The Un-Fake Importance Of Your Snappy Three Word Purpose

An impromptu press conference. Salivating journalists. Presidential defiance.

Thursday saw the latest, addictive, Donald Trump theatre.

Yet another Sales gem.

This time, courtesy of utter arrogance from the BBC.

They have a man in Washington. A prize posting. Jon Sopel with the plum. 

Picked out then owned by “45”, here’s the painful exchange.

loser: Could I just ask you, thank you very much, Mr President. The trouble…

President Trump: Where are you from?

loser: BBC.

President Trump: Here’s another beauty.

loser: That’s a good line. Impartial, free and fair.

President Trump: Yeah. Sure.

loser: Mr President…

President Trump: Just like CNN…

Not to mention the final nail. A truly reputation-shredding comment spluttered, trying one assumes, to be alpha funny; “… we could banter back and forth.” The bromance thigh slapping surely joshed forth.

The nadir? Sopel dropped the pitching staple of three words to convey his “purpose”.

A total disaster.

Impartial Free Fair

Listen to those again.

Yes, the first and third are too similar.

Yes, the trio eschews depth for shallows.

But a bigger Yes… what on earth is going on in the middle there?

Free.

Free?

Free!

This will be news to the millions forced to pay the archaic tax which allows the Beeb to function.

The Annual Licence Fee.

£145.50.

That is certainly not free.

Do employees believe it to be free though?
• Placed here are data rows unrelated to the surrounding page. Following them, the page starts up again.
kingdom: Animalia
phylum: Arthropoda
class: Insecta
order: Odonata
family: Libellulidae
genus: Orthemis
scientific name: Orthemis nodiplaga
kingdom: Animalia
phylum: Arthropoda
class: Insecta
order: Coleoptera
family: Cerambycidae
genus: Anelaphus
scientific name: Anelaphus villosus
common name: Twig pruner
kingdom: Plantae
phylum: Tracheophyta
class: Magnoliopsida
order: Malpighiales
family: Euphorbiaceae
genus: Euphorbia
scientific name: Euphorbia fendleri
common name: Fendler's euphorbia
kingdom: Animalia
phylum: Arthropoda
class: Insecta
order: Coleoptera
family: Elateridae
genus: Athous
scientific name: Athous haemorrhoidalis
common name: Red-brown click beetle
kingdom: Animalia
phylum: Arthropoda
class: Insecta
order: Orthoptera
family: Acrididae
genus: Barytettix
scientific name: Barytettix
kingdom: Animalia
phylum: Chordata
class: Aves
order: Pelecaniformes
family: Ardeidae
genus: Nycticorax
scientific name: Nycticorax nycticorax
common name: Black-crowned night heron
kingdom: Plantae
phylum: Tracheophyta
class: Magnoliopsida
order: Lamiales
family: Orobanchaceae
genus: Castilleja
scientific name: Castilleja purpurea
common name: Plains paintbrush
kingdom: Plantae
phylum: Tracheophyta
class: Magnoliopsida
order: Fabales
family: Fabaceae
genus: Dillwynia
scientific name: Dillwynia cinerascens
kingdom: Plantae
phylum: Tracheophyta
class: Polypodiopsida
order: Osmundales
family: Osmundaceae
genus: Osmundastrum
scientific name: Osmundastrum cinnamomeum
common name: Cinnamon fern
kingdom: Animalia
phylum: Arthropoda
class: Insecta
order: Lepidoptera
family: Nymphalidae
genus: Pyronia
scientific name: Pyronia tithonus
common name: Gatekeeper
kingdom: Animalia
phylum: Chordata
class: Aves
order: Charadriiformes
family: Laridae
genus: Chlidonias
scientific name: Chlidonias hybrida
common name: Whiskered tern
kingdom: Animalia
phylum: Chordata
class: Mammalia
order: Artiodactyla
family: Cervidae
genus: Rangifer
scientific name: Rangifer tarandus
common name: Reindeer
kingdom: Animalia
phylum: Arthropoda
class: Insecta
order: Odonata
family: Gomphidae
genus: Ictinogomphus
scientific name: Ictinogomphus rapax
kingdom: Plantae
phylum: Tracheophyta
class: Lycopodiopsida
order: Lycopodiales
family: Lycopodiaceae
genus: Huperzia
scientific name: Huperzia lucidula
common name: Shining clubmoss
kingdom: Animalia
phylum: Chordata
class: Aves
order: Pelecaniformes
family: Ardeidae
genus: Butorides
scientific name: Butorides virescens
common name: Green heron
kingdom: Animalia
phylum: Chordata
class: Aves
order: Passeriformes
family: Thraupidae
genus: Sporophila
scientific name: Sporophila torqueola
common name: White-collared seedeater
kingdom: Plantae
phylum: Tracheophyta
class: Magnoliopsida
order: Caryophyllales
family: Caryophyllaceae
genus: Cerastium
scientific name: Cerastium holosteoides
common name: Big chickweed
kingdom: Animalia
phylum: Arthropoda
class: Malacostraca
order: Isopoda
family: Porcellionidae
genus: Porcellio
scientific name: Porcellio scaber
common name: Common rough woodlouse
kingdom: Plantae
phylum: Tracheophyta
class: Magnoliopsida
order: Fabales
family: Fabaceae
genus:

Brainwashed by the corporation’s spin on this; “just under 40 pence a day”. Nice piece of atomisation, there.

Unsurprisingly, the joker revealed his Twitter feed filled up with viewers asking him for their money back.

He tried to make light of it. Ha ha. With that ‘new job title’ of “another beauty” rubbish. Which only made it worse.

Coincidently I blogged on the crafting of your 3-words – a viable, recommended device – only a few days ago.

And from the East Wing of the White House we hear another sharp lesson.

The reporter in question, a seasoned chap, sought to ‘press’ on the “chaos” surrounding the freshly formed administration.

Yet his revealed core values did more to place him and his news gathering colleagues in turmoil rather than his prey.

He chose to trumpet three words to show his audience – the “Leader of the Free World” no less – that he wasn’t “fake”. (As in ‘fake news’, as per the President’s implication). Yet at least one of his proudly chosen principles is demonstrably, patently, unarguably Fake. 

#epicfail

So innocent sounding. Yet when misfiring, then all the potential power gained ebbs. To the extent you fall.

Three words that sum you up are wonderful to have on the tip of your tongue.

Another reminder here then to check on whether your compelling trio land as real. Or fake.